START ENTRIES PROVIDED
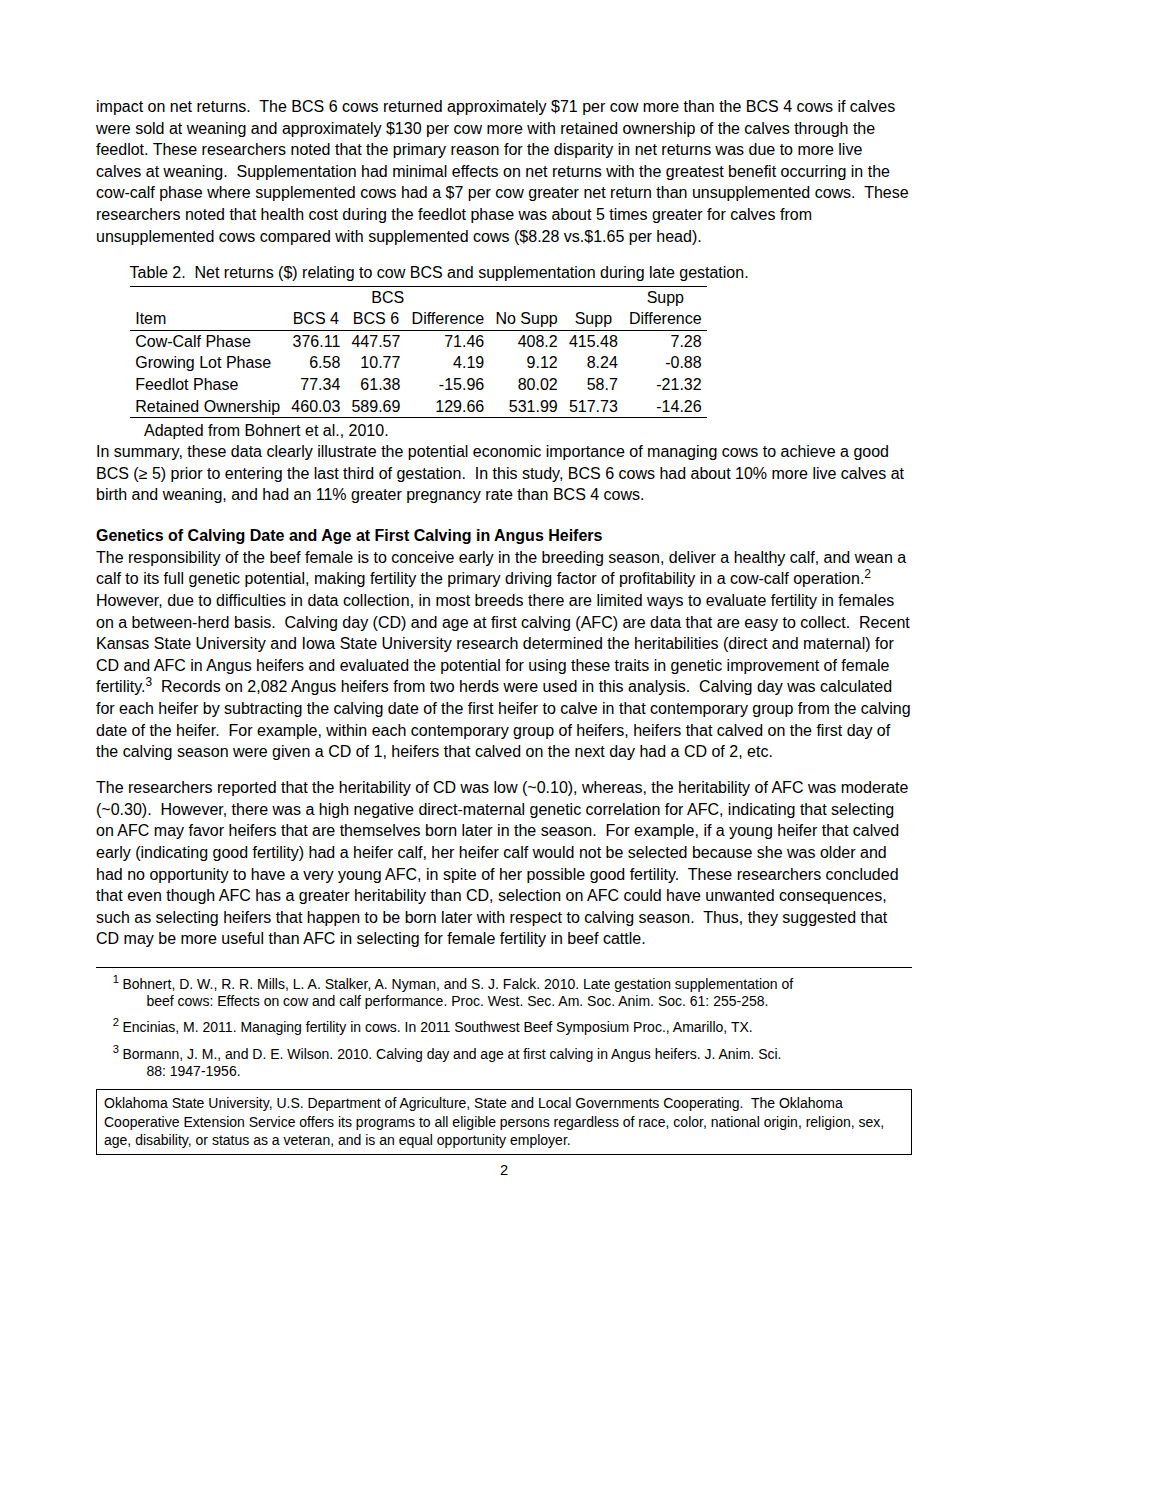impact on net returns. The BCS 6 cows returned approximately $71 per cow more than the BCS 4 cows if calves were sold at weaning and approximately $130 per cow more with retained ownership of the calves through the feedlot. These researchers noted that the primary reason for the disparity in net returns was due to more live calves at weaning. Supplementation had minimal effects on net returns with the greatest benefit occurring in the cow-calf phase where supplemented cows had a $7 per cow greater net return than unsupplemented cows. These researchers noted that health cost during the feedlot phase was about 5 times greater for calves from unsupplemented cows compared with supplemented cows ($8.28 vs.$1.65 per head).
Table 2. Net returns ($) relating to cow BCS and supplementation during late gestation.
| | BCS | | | Supp |
| --- | --- | --- | --- | --- |
| Item | BCS 4 | BCS 6 | Difference | No Supp | Supp | Difference |
| Cow-Calf Phase | 376.11 | 447.57 | 71.46 | 408.2 | 415.48 | 7.28 |
| Growing Lot Phase | 6.58 | 10.77 | 4.19 | 9.12 | 8.24 | -0.88 |
| Feedlot Phase | 77.34 | 61.38 | -15.96 | 80.02 | 58.7 | -21.32 |
| Retained Ownership | 460.03 | 589.69 | 129.66 | 531.99 | 517.73 | -14.26 |
Adapted from Bohnert et al., 2010.
In summary, these data clearly illustrate the potential economic importance of managing cows to achieve a good BCS (≥ 5) prior to entering the last third of gestation. In this study, BCS 6 cows had about 10% more live calves at birth and weaning, and had an 11% greater pregnancy rate than BCS 4 cows.
Genetics of Calving Date and Age at First Calving in Angus Heifers
The responsibility of the beef female is to conceive early in the breeding season, deliver a healthy calf, and wean a calf to its full genetic potential, making fertility the primary driving factor of profitability in a cow-calf operation.2 However, due to difficulties in data collection, in most breeds there are limited ways to evaluate fertility in females on a between-herd basis. Calving day (CD) and age at first calving (AFC) are data that are easy to collect. Recent Kansas State University and Iowa State University research determined the heritabilities (direct and maternal) for CD and AFC in Angus heifers and evaluated the potential for using these traits in genetic improvement of female fertility.3 Records on 2,082 Angus heifers from two herds were used in this analysis. Calving day was calculated for each heifer by subtracting the calving date of the first heifer to calve in that contemporary group from the calving date of the heifer. For example, within each contemporary group of heifers, heifers that calved on the first day of the calving season were given a CD of 1, heifers that calved on the next day had a CD of 2, etc.
The researchers reported that the heritability of CD was low (~0.10), whereas, the heritability of AFC was moderate (~0.30). However, there was a high negative direct-maternal genetic correlation for AFC, indicating that selecting on AFC may favor heifers that are themselves born later in the season. For example, if a young heifer that calved early (indicating good fertility) had a heifer calf, her heifer calf would not be selected because she was older and had no opportunity to have a very young AFC, in spite of her possible good fertility. These researchers concluded that even though AFC has a greater heritability than CD, selection on AFC could have unwanted consequences, such as selecting heifers that happen to be born later with respect to calving season. Thus, they suggested that CD may be more useful than AFC in selecting for female fertility in beef cattle.
Bohnert, D. W., R. R. Mills, L. A. Stalker, A. Nyman, and S. J. Falck. 2010. Late gestation supplementation of beef cows: Effects on cow and calf performance. Proc. West. Sec. Am. Soc. Anim. Soc. 61: 255-258.
Encinias, M. 2011. Managing fertility in cows. In 2011 Southwest Beef Symposium Proc., Amarillo, TX.
Bormann, J. M., and D. E. Wilson. 2010. Calving day and age at first calving in Angus heifers. J. Anim. Sci. 88: 1947-1956.
Oklahoma State University, U.S. Department of Agriculture, State and Local Governments Cooperating. The Oklahoma Cooperative Extension Service offers its programs to all eligible persons regardless of race, color, national origin, religion, sex, age, disability, or status as a veteran, and is an equal opportunity employer.
2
END ENTRIES PROVIDED
Print, from the entries above, the line with "415.48 | 7.28 |", the line with "Genetics of Calving" and all lines between them, exactly and with nothing else.

| Cow-Calf Phase | 376.11 | 447.57 | 71.46 | 408.2 | 415.48 | 7.28 |
| Growing Lot Phase | 6.58 | 10.77 | 4.19 | 9.12 | 8.24 | -0.88 |
| Feedlot Phase | 77.34 | 61.38 | -15.96 | 80.02 | 58.7 | -21.32 |
| Retained Ownership | 460.03 | 589.69 | 129.66 | 531.99 | 517.73 | -14.26 |
Adapted from Bohnert et al., 2010.
In summary, these data clearly illustrate the potential economic importance of managing cows to achieve a good BCS (≥ 5) prior to entering the last third of gestation. In this study, BCS 6 cows had about 10% more live calves at birth and weaning, and had an 11% greater pregnancy rate than BCS 4 cows.
Genetics of Calving Date and Age at First Calving in Angus Heifers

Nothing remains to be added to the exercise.